The voltage output of TEG fluctuates in response to the temperature differential between its hot and cold sides due to the Seebeck effect. Charge carriers allow electrons in N-type materials and holes in P-type materials to move freely through semiconductors and metals. As the diffusion potential and electrostatic repulsion potential get closer to equilibrium, charge carriers move from hot to cold along a temperature gradient, building as shown in Figure 7. In thermoelectric devices, P and N-type semiconductors alternately become electrically coupled in series and thermally coupled in parallel. As a result, electricity can be produced by the opposite flow of holes and electrons.

Figure 7. Configuring TEG module [28]

The difference in temperature impacts TEG power generating efficiency. Energy increases with temperature gradient. Pavements of varying depths show temperature differences. The pavement's slight temperature gradient limits this discrepancy [28].

• Energy harvesting by geothermal energy

In hydronic pavements, a fluid passes through pipes positioned in the top layer to collect heat energy. Heat energy is transferred from the pavement surface to the lower pavement layers by conduction in geothermal pavements using flowing fluids via embedded pipes (Figure 8).

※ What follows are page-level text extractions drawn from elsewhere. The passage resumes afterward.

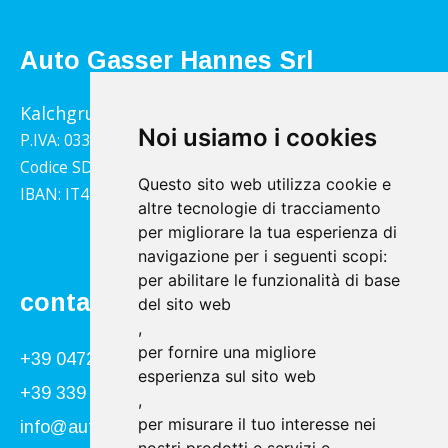
Auto Gasser Hannes Srl
Kalchgrube 14, 39040 Villandro
Noi usiamo i cookies
P.IVA: 03322790217
Codice SDI: 1YY4LRX
Questo sito web utilizza cookie e
IBAN: IT45B0811359140000302001543
altre tecnologie di tracciamento
per migliorare la tua esperienza di
navigazione per i seguenti scopi:
per abilitare le funzionalità di base
contatto
del sito web
,
per fornire una migliore
+39 0472 866034
esperienza sul sito web
+39 339 840 9955
,
per misurare il tuo interesse nei
info@autogasser.it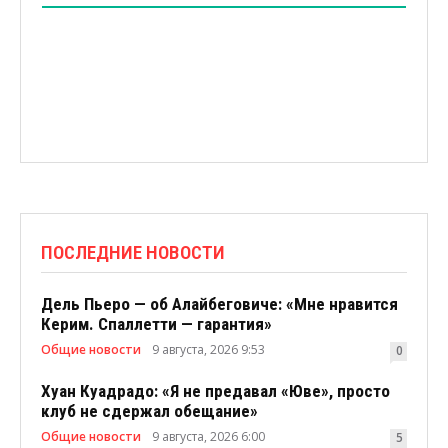
ПОСЛЕДНИЕ НОВОСТИ
Дель Пьеро — об Алайбеговиче: «Мне нравится
Керим. Спаллетти — гарантия»
Общие новости
9 августа, 2026 9:53
0
Хуан Куадрадо: «Я не предавал «Юве», просто
клуб не сдержал обещание»
Общие новости
9 августа, 2026 6:00
5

The strength and durability properties of pavement may be negatively impacted by pipe embedding. They should therefore be specifically constructed so as not to negatively impact the structural performance. Traditional pavement maintenance methods, including milling, overlaying, and trenching, may degrade energy harvesting system structural and thermal efficiency. Due to compaction issues, gaps between pipes and pavement construction may limit system efficiency. The energy needed for fluid circulation is another issue [29].

Figure 8. (a) Geothermal pavements, (b) Hydronic pavements, (c) Utilizing the pavements' thermal energy for winter heating, and (d) Utilizing a TEG to convert thermal energy into electrical energy [29]

This study reviews different types of road energy-harvesting systems and power output from wind turbine. This work covers piezoelectric, thermoelectric, solar, and wind turbine energy harvesting. The outcome of this analysis as follows:

(1) Energy harvesting technique can guarantee energy security for modern energy problems.

(2) For energy resource issues, wind energy was explored and power output was theoretically evaluated in Chennai, Erode, Coimbatore, Bangalore, Mumbai, and Delhi. Other cities generate less wind energy than Bengaluru and Coimbatore.

(3) For analysis, a 200 W wind turbine produces 3.47 W in Bangalore and Coimbatore and 3 W in Mumbai when its cross-sectional area is 1 m².

In the future, research should increase mechanical efficiency and maintenance to construct more sustainable infrastructures. Energy storage is a big challenge for lower devices and their energy conversions.